The Chinese government has reportedly instructed state-owned companies to phase out contracts with the big four accounting including KPMG and EY, as authorities try to address security concerns and curb the influence of western-linked auditors.
China’s finance ministry is among the government entities that have issued informal guidance last month, urging state-owned corporations to let contracts with Deloitte, KPMG, EY and PwC expire, according to Bloomberg News.
They have reportedly been told to use local auditors from China and Hong Kong as part of efforts to support the local audit industry and protect the data of state-owned firms, particularly those working in advanced technology.

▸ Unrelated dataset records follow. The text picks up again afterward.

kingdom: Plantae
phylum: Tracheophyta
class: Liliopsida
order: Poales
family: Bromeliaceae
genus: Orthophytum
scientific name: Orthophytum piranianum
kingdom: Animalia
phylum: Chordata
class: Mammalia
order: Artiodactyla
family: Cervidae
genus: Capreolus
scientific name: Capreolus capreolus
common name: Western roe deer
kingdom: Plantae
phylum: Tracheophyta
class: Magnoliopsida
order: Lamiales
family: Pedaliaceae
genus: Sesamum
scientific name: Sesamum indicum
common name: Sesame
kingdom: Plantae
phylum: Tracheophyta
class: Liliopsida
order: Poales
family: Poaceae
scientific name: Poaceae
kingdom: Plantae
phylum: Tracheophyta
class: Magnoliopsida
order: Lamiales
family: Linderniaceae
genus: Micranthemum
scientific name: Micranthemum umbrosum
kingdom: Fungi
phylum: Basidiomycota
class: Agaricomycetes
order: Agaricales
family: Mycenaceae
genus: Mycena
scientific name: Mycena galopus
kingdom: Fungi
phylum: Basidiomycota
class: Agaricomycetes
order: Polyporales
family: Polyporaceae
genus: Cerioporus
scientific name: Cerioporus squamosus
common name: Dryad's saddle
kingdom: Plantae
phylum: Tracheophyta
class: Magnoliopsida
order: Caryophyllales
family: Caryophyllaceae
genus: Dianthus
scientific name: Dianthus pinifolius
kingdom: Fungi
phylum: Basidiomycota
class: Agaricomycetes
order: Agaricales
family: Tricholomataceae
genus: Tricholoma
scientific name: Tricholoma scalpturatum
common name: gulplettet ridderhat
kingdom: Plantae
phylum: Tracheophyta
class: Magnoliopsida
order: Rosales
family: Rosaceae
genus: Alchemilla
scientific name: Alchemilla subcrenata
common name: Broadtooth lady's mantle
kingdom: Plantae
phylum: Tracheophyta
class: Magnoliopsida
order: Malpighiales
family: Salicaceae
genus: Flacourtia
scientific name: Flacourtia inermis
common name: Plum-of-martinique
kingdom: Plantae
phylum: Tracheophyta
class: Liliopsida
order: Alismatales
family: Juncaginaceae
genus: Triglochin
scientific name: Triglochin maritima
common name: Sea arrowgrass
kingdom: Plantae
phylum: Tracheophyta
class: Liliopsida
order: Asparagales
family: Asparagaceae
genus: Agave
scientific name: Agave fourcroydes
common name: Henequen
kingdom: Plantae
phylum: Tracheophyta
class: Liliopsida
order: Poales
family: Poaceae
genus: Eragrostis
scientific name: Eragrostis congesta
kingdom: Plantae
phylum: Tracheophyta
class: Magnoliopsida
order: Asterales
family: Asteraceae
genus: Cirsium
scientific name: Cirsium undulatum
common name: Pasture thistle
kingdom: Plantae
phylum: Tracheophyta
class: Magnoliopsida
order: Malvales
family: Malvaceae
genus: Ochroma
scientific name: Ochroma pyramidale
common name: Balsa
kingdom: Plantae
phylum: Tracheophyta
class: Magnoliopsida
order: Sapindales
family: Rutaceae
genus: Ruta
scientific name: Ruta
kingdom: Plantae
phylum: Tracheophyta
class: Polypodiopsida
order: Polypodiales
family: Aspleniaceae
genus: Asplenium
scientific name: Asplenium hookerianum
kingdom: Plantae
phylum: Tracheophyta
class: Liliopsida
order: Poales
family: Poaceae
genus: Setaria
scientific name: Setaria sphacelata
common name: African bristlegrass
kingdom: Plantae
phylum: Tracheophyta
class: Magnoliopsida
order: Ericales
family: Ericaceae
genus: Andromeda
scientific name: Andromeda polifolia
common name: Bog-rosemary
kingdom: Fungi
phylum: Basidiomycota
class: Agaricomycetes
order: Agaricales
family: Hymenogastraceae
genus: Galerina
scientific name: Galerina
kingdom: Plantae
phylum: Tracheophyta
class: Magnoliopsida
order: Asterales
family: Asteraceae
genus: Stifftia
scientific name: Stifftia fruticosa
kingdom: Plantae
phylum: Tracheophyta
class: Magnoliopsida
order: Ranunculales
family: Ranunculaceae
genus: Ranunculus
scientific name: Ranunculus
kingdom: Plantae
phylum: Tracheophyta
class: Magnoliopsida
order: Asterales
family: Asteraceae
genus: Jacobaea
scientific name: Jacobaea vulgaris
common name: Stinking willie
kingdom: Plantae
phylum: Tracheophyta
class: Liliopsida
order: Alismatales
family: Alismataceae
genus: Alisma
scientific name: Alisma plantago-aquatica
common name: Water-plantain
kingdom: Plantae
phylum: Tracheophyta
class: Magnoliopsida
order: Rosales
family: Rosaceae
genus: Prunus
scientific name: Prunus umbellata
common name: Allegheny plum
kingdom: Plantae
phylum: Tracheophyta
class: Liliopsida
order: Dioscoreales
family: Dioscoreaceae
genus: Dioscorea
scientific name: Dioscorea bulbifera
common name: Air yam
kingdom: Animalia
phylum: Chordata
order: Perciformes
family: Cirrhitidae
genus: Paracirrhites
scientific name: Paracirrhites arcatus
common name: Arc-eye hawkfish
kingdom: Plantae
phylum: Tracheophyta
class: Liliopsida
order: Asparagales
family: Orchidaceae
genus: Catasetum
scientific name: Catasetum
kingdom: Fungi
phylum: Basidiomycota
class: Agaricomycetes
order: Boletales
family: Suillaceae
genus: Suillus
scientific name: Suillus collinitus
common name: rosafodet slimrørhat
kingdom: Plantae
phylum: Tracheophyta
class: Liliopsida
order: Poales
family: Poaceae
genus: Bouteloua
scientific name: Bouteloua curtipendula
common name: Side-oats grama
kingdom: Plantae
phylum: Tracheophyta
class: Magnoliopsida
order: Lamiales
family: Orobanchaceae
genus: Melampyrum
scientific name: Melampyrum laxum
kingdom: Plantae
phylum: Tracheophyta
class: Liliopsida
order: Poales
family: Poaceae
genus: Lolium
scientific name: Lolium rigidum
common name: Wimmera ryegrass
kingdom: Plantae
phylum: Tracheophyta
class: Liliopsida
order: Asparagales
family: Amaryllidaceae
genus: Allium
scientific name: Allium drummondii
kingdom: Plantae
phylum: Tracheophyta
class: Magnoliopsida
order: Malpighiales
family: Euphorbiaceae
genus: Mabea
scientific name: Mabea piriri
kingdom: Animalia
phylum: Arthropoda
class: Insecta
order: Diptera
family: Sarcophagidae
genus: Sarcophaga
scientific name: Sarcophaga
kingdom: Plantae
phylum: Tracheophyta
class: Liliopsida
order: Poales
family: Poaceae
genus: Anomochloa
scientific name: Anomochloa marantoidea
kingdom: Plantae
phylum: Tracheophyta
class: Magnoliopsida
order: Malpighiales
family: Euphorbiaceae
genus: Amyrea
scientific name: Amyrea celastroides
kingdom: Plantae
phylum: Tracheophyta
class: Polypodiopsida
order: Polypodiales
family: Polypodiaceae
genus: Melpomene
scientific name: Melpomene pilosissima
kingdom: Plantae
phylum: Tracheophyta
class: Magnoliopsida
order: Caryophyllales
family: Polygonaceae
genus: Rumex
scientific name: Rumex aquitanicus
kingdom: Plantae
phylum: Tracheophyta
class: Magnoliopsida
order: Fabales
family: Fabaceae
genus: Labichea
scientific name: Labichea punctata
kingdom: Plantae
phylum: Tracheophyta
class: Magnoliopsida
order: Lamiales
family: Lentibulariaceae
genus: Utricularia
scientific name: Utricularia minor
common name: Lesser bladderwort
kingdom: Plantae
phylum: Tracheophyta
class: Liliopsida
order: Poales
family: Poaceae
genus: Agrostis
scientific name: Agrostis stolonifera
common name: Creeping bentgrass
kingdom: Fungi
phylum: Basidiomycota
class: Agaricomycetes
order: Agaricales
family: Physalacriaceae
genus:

The new guidance is said not to apply to offshore operations of Chinese firms, including those based in the US, but may force their parent companies to look for homegrown substitutes.
While no deadline has been set for the change, the gradual exclusion from the Chinese market could be a financial blow for the accounting firms, which Beijing says earned a combined 20.6bn Chinese yuan (£2.5bn) from their work for Chinese clients in 2021.
About 60 Hong Kong-listed and Chinese-headquartered firms, in the public and private sectors, have changed their auditors since September 2022, according to Bloomberg. A further 80 companies listed in Shanghai and Shenzen have reportedly changed auditors since December.
A growing number of those contracts have been handed to local auditors including RSM China, Moore Global and Pan-China Certified Public Accountants.
However, Chinese regulators have previously expressed concerns about whether smaller auditors can deliver similar-quality audits and handle more challenging work for listed clients. Some also fear that the use of lesser-known auditors could make it harder for state-owned business to attract international investment.
KPMG and PwC declined to comment. EY and Deloitte did not immediately respond to requests for comment.